The pump industry faces a challenge in keeping up with changing efficiency regulations. Programs such as the Hydraulic Institute (HI) Pump Test Lab Approval (PTLA) are helping companies adhere to these standards. Here, we see how Hydro, Inc. made history with the first HI PTLA certification.
Written by: Michelle Segrest
Publisher: World Pumps / June 2016
With an engineering first approach, Chicago’s Hydro, Inc., proves the impact of redesigned and engineered pumps by testing their real-time hydraulic and mechanical performance at its state-of-the-art Test Lab. It is in the 46,000-square-foot- facility that Hydro develops and implements engineering modifications for improving the performance of critical pumps and then verifies that performance in the lab.
Thanks to high-quality capabilities in testing vertical, horizontal, and submersible pumps, Hydro made history in September 2015 by becoming the first recipient of full certification of the new Hydraulic Institute Pump Test Lab Approval program.
This new industry standard is designed to assist pump OEMs and other pump test laboratories to improve their current laboratory procedures and policies by working with a third-party auditor to develop and maintain accurate, uniform and repeatable pump testing protocols. The program also helps participating organizations adhere to the requirements of the international test laboratory accreditation standard (ISO 17025) concerning test measurement equipment.
“Hydro’s test lab is unique because it was designed to support the aftermarket by having the flexibility to test a wide range and variety of custom engineered pumps,” said George Harris, Hydro CEO and Founder. “Since it is not incorporated in a plant which manufactures new pump production, as is the case with many large OEMs, it is possible to test a customer’s pump in 1-to-3 weeks lead time. This is very important because customers who need a certified test, need the pump tested quickly.”
Since it opened in 2010, Hydro’s 5,000-Horsepower Test Lab has helped to troubleshoot problems with pumps in the field by isolating the pump from its system in a controlled environment to simulate field conditions in a safe manner.
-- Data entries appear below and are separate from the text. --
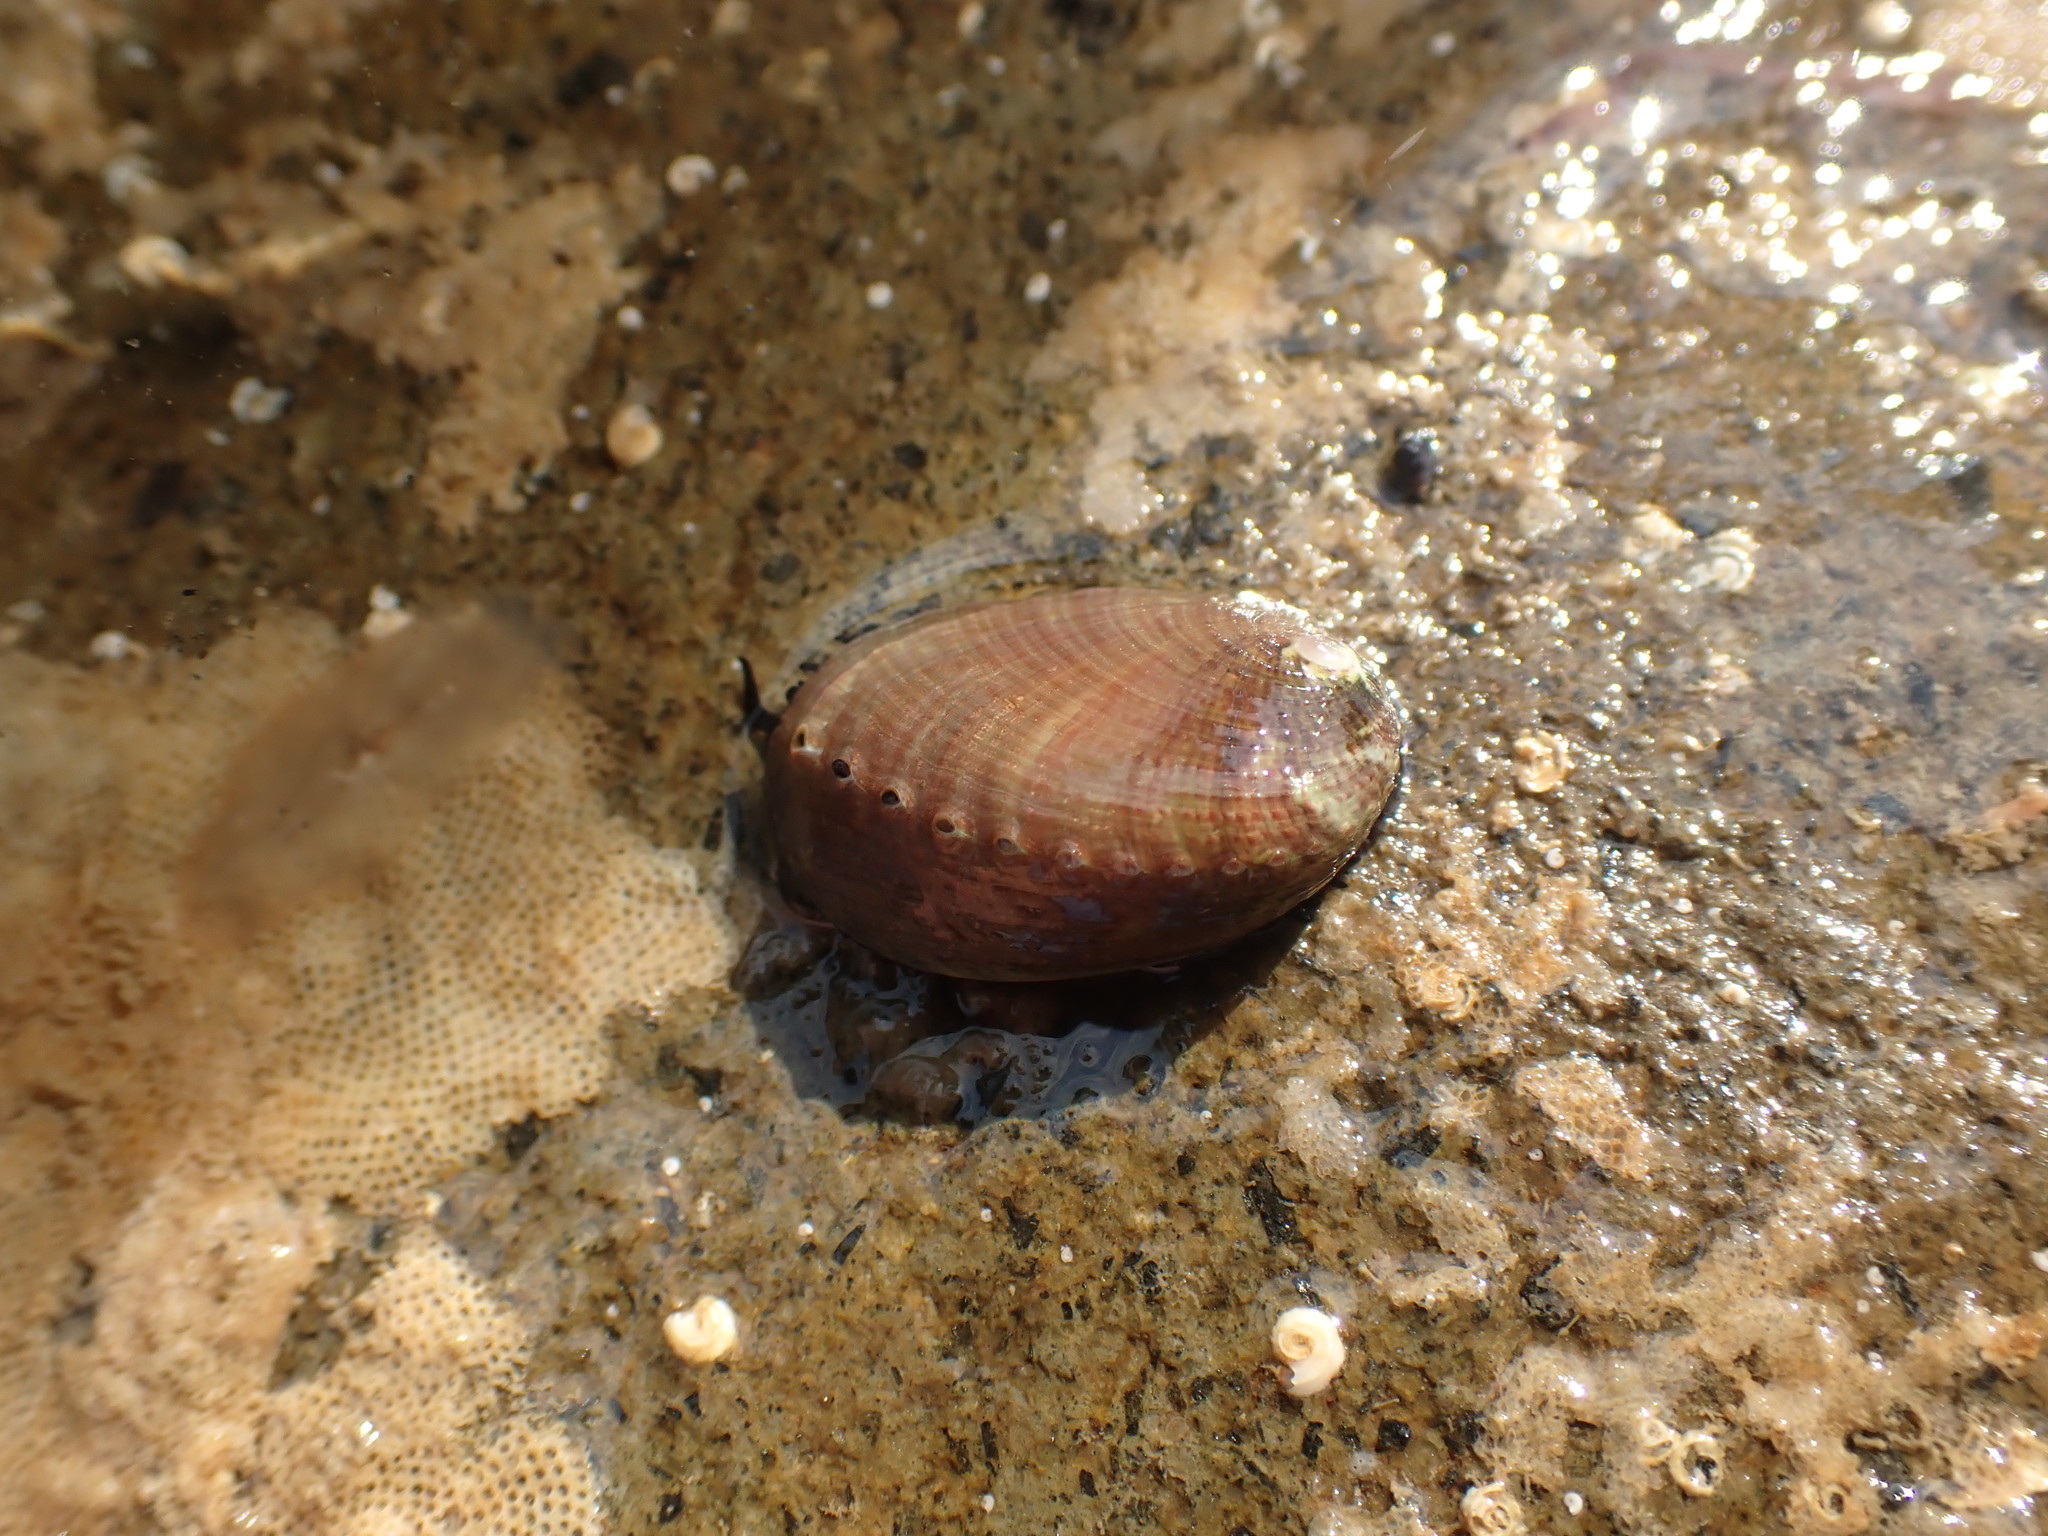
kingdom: Animalia
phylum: Mollusca
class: Gastropoda
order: Lepetellida
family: Haliotidae
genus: Haliotis
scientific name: Haliotis iris
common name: Abalone
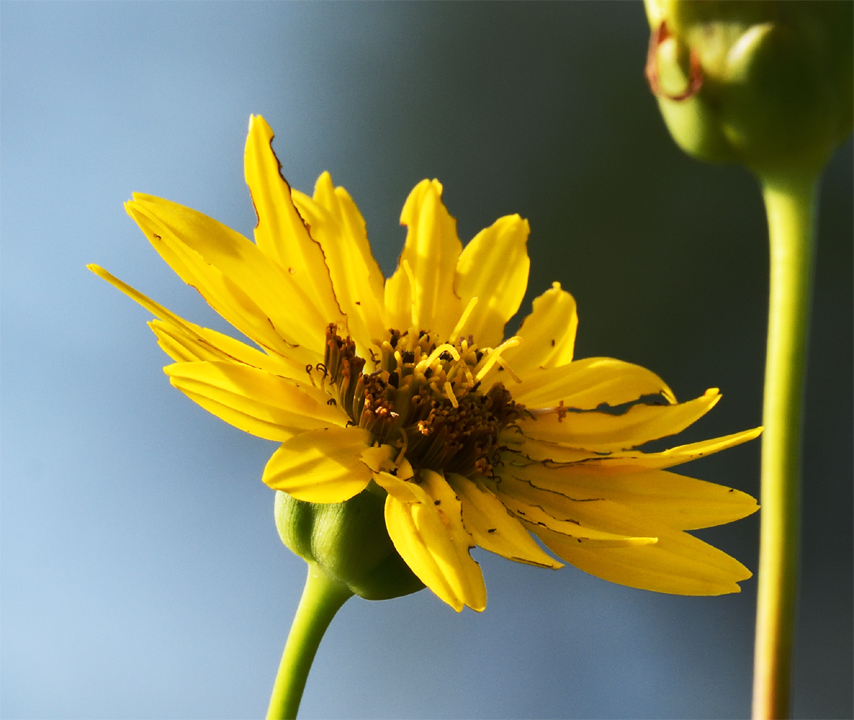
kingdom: Plantae
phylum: Tracheophyta
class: Magnoliopsida
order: Asterales
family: Asteraceae
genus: Silphium
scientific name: Silphium terebinthinaceum
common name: Basal-leaf rosinweed
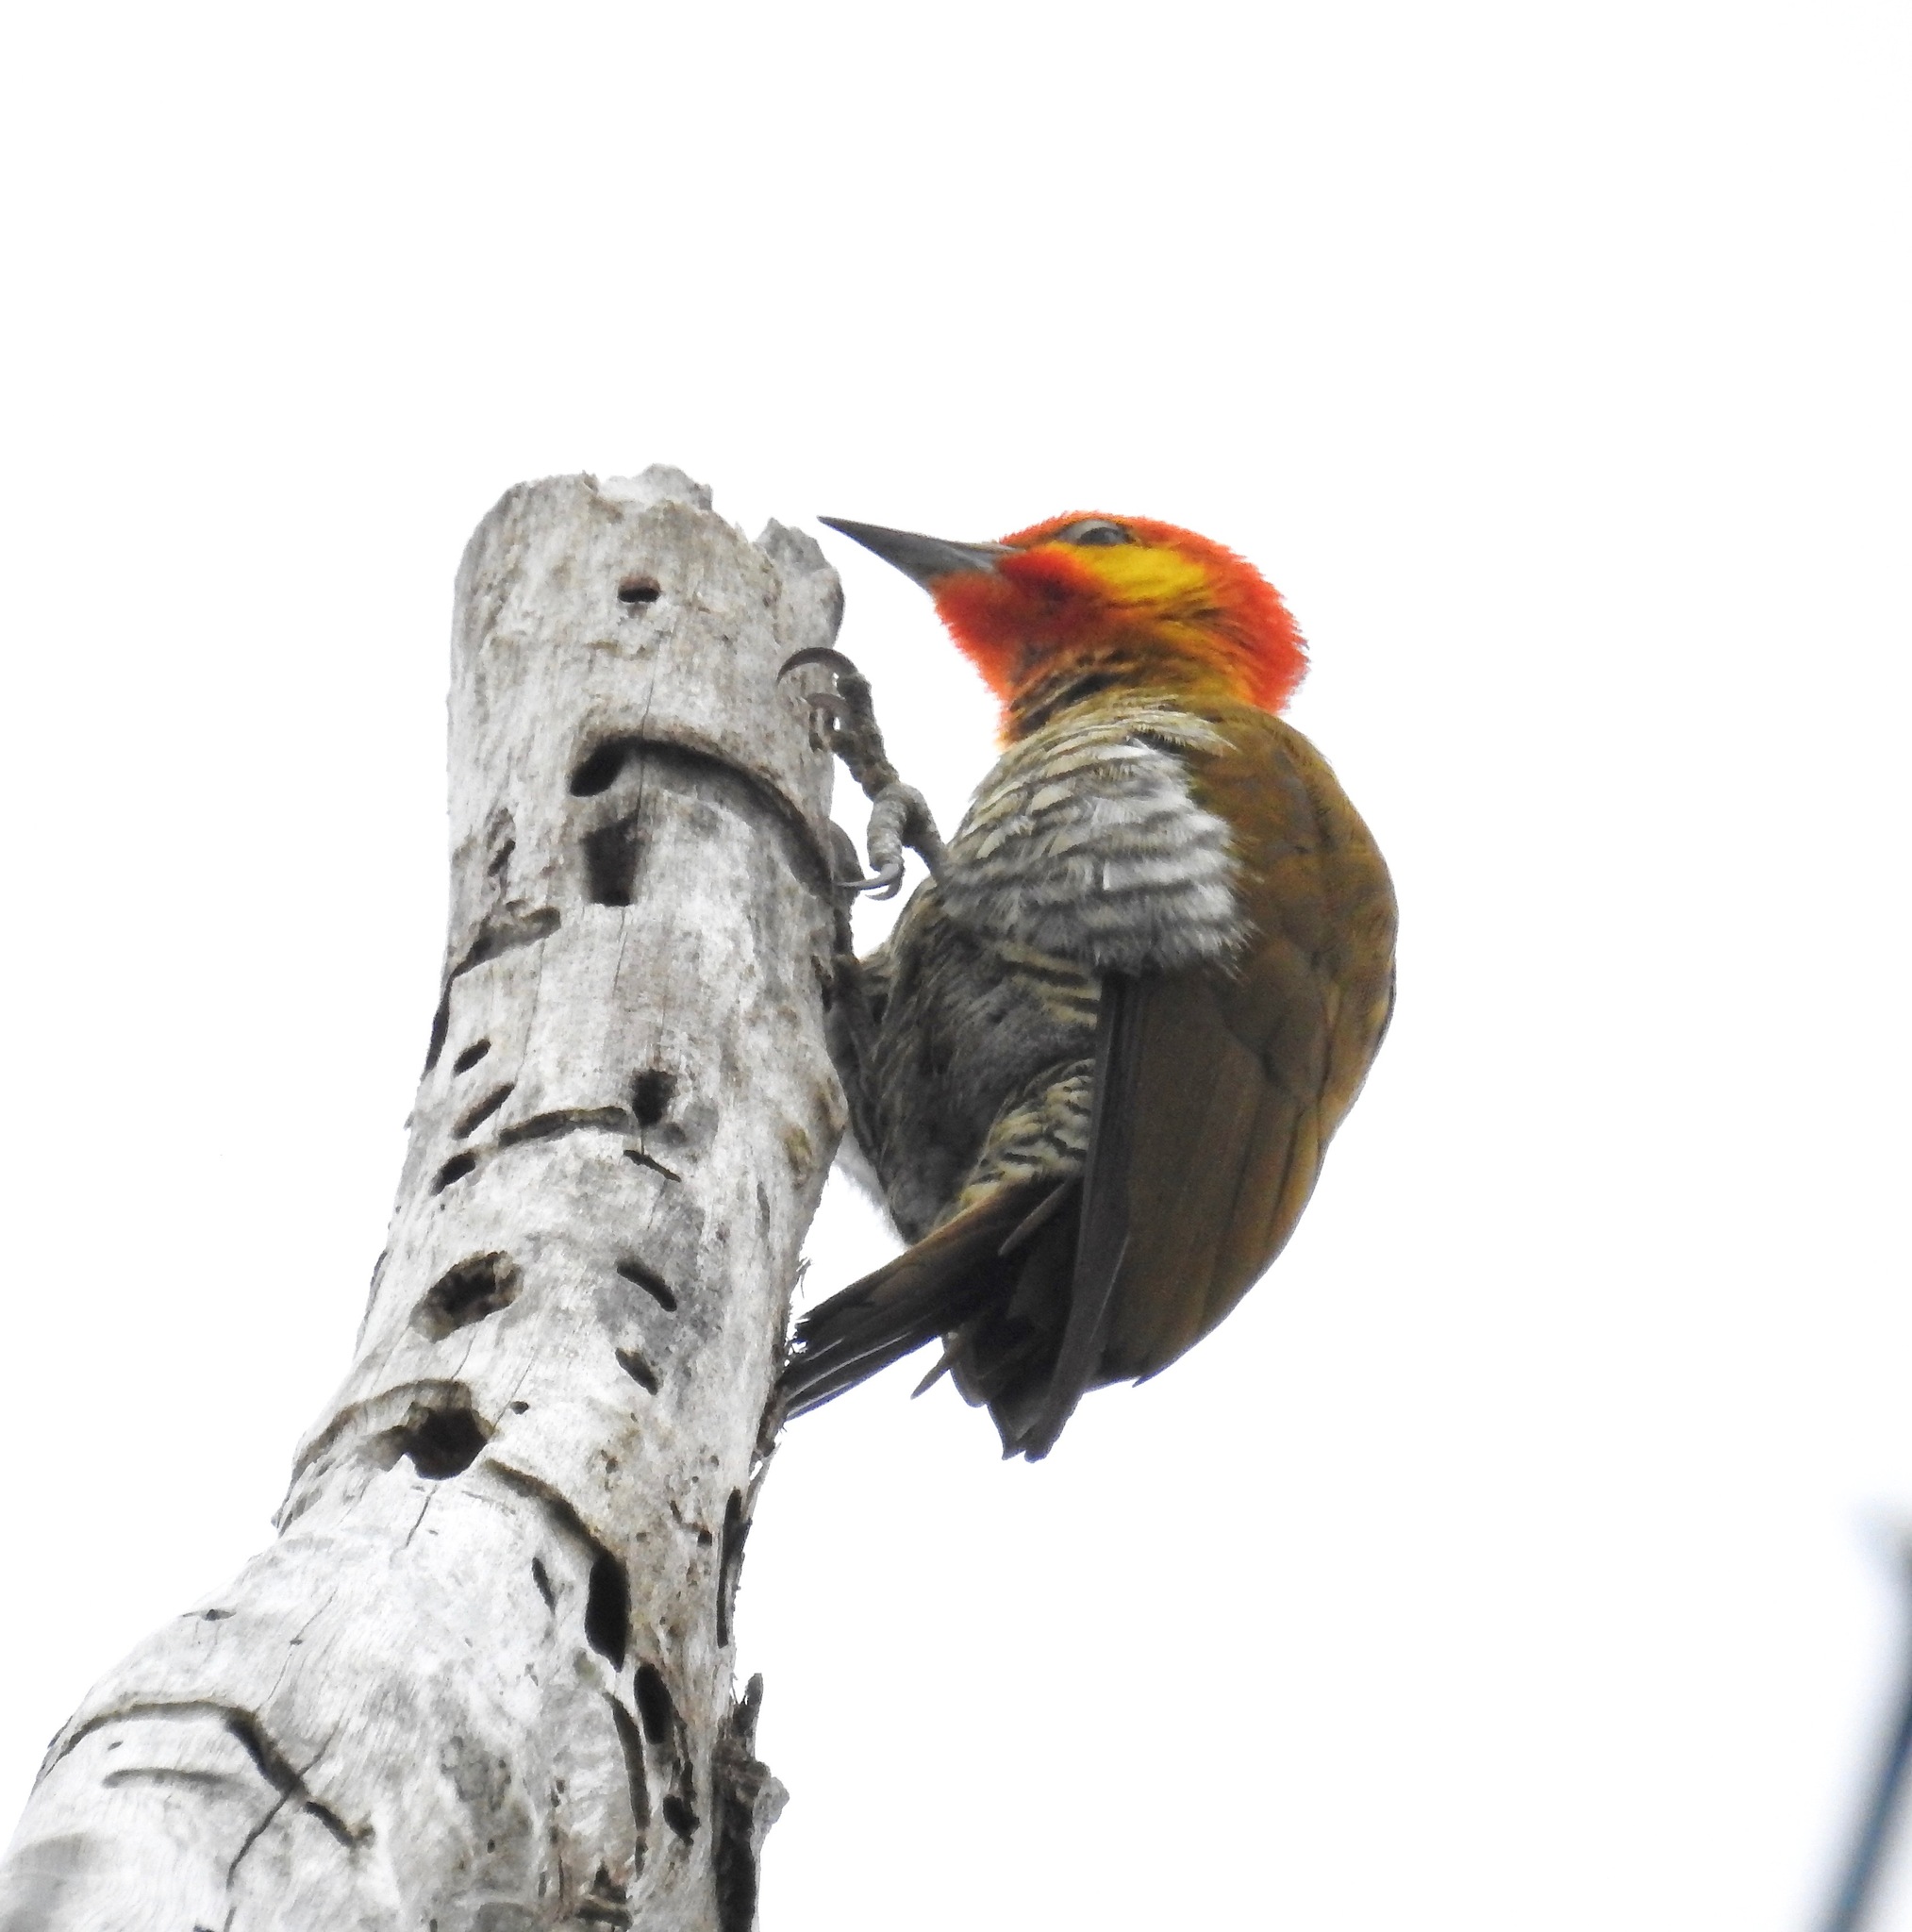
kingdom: Animalia
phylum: Chordata
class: Aves
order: Piciformes
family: Picidae
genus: Piculus
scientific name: Piculus flavigula
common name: Yellow-throated woodpecker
“Hydro remains independent of the constraints that can be imposed by relying on existing hydraulic designs and manufacturers’ predicted performance curves,” said Jeff Johnson, Vice President, Hydro, Inc., a 41-year industry veteran who was instrumental in the design and construction of Hydro’s Test Lab. “All of these efforts ultimately lead to a more reliable and well understood pump performance.”